Yesterday, I started the bathroom tiling project. A couple of years ago, we had tenants rent our newly-purchased house here in Massachusetts so that we could afford to rent an apartment closer to my graduate school in Connecticut. Although we had only resided in our home a handful of months, given my driving challenge and the full-time, rigorous schedule of my prosthetics program, we decided the only way to make the schooling feasible was to live close to the campus. We couldn’t afford to pay mortgage on our house and expensive Connecticut rent simultaneously, so we found a family to live in our house to cover our mortgage. By and large, they were good tenants and the arrangement was favorable. However, there was a plumbing issue while they were here that resulted in prolonged moisture on the bathroom floor that loosened the ceramic tiles and cracked quite a few of them. The leak was repaired, but the cracked tiles remained all this time, covered by a big band-aid in the form of a large floor mat atop the tile floor.
In our recent resurgence of energy and attention devoted to improving the cleanliness, functionality, and appearance of our home and property, I decided this bathroom issue is not only an eyesore, but a functional issue that needed to be addressed. I was concerned that failing to repair it, even with the large protective mat, would result in water damage to the subflooring, causing unhealthy mold and structurally-damaging rot.

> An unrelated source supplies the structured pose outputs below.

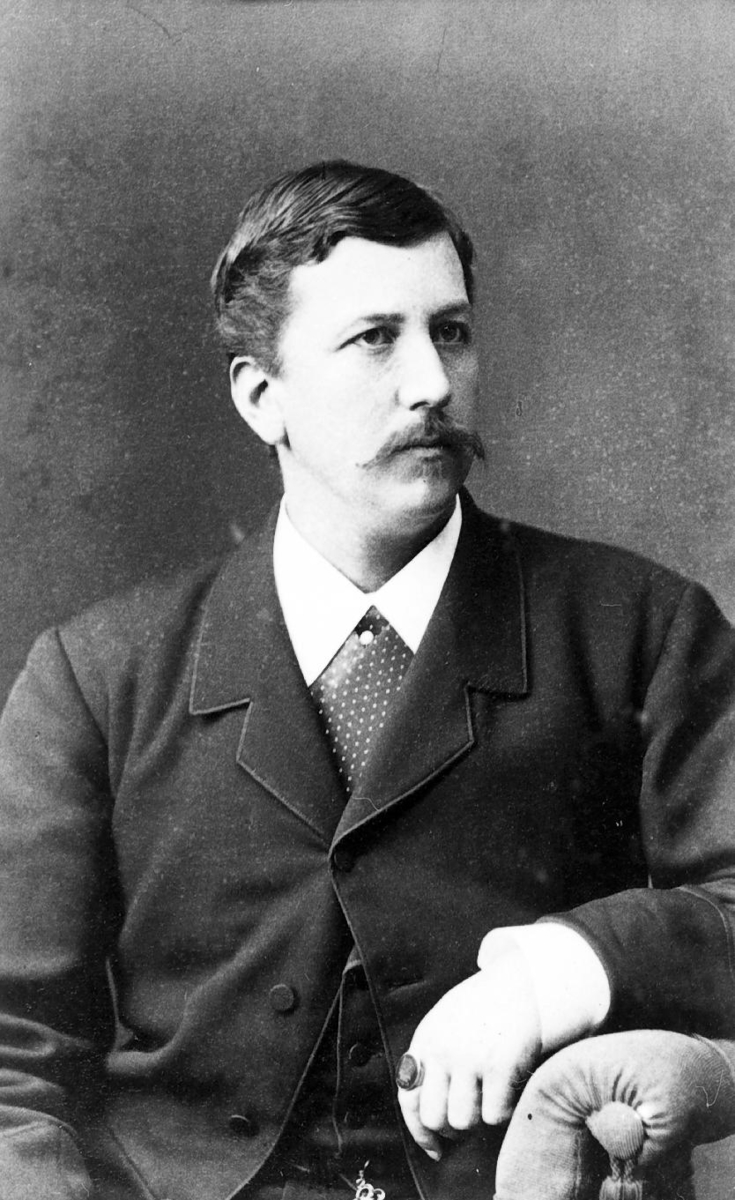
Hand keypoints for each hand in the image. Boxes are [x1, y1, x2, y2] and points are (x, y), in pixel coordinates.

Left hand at [396, 952, 541, 1159]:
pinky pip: (495, 1115)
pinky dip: (506, 1109)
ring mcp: (469, 1056)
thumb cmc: (490, 1009)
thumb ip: (435, 1060)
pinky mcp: (499, 1064)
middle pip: (434, 1117)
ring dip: (481, 1117)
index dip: (419, 1131)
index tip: (435, 1148)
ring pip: (463, 1121)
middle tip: (472, 1118)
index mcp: (426, 1039)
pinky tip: (513, 1087)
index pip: (408, 1098)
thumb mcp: (449, 1023)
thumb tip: (431, 1121)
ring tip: (493, 1094)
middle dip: (452, 1129)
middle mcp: (442, 1048)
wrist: (528, 980)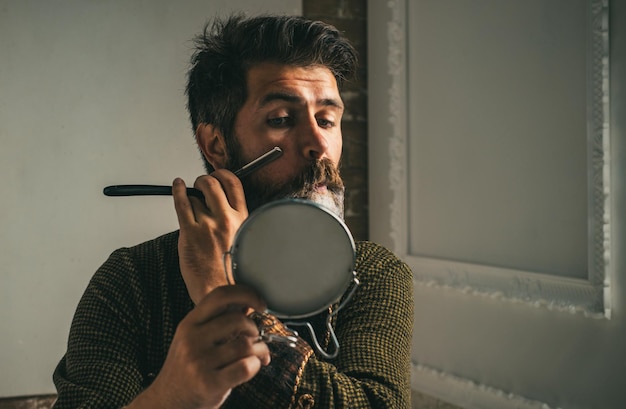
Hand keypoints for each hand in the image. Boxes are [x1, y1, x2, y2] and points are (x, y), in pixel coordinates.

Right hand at [128, 286, 270, 408]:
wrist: (167, 401)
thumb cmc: (186, 369)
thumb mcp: (192, 338)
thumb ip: (215, 322)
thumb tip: (249, 305)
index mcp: (189, 323)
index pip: (220, 295)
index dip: (246, 294)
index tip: (261, 304)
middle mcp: (192, 339)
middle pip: (237, 319)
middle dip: (254, 328)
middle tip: (255, 338)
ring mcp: (199, 361)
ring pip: (245, 344)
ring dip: (259, 349)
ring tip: (256, 355)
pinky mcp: (209, 383)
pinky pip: (246, 366)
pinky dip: (256, 365)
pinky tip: (252, 367)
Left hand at [172, 171, 247, 303]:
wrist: (223, 293)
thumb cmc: (233, 273)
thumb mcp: (246, 242)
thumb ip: (237, 224)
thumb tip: (223, 207)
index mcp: (243, 220)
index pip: (234, 184)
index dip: (222, 175)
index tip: (217, 177)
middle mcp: (227, 219)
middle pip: (213, 183)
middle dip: (204, 181)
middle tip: (200, 185)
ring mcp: (208, 225)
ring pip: (195, 197)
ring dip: (191, 199)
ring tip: (191, 205)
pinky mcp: (190, 233)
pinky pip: (182, 204)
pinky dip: (178, 191)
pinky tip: (177, 186)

It’s been quite a few years since I’ve done any tiling, but I actually have experience installing porcelain tiles in two bathroom floors and walls. It’s challenging work because precision is key, and I tend to struggle a bit with the detail and meticulous craftsmanship of my jobs. I’m skilled at certain aspects of most projects, but the finer exactness and high-quality precision of my craftsmanship leaves much to be desired. That said, it again seemed evident that, like most of the home renovation projects I’ve tackled in the last month or so, any effort I could put in would likely result in a better situation than what’s currently there. When you start with a disaster, it’s relatively doable to improve upon it rather than create a bigger problem, though I recognize that in a bathroom, this tenet isn’t as pervasively true because you can potentially mess up plumbing or cause other major disasters!
The bathroom is quite large and like everything in our old, funky house, the tiles are a very oddly size (instead of 10×10 inches, they are 9 7/8 inch squares). They are also an off-white color. Both factors make it impossible to find identical replacements. I’ve looked…a lot!
Fortunately, Ben discovered about ten spare tiles up in the attic, so we will use those to replace the most broken ones. There are quite a few more than ten cracked tiles, but this is a good start. Ben picked up a tile cutter at Home Depot, so we are planning to remove some of the ones with a simple cleanish break across the middle and then cut the edges straight, grout the seam, and slap them back in place. The ten full spare tiles will be reserved for the irreparably damaged ones. It won’t look that good because some of the tiles will then have a grouted seam down the middle of two halves, but at least function-wise, it will be waterproof and sturdier. With our limited budget, that’s what we need to settle for at this time and be okay with it. It sounds like our plan will be to try and redo the whole floor (likely professionally) in a couple of years when we can afford to do so (hopefully our finances will be better then!).
Yesterday, I started by carefully removing the broken tiles and grout and then cleaning the subflooring. I vacuumed and then bleached and scrubbed because there were definitely patches of the plywood that have been wet and weren’t in the best shape. I wouldn’t go as far as to say they were necessarily rotten, but there appeared to be surface mold in one area. I used my face mask and eye protection and scrubbed as much as I could. We had two fans blasting the area all night to dry it out after it was thoroughly washed.
The next step is to try our hand at cutting the tiles. Then I’ll begin laying them in place, affixing them, grouting them, and then sealing them. Hopefully we won’t encounter major setbacks or roadblocks along the way. However, it often feels like home improvement projects begin smoothly and then take a wild turn into the dark abyss of complications! It’s always a learning adventure and exercise in patience and planning, re-planning, and praying!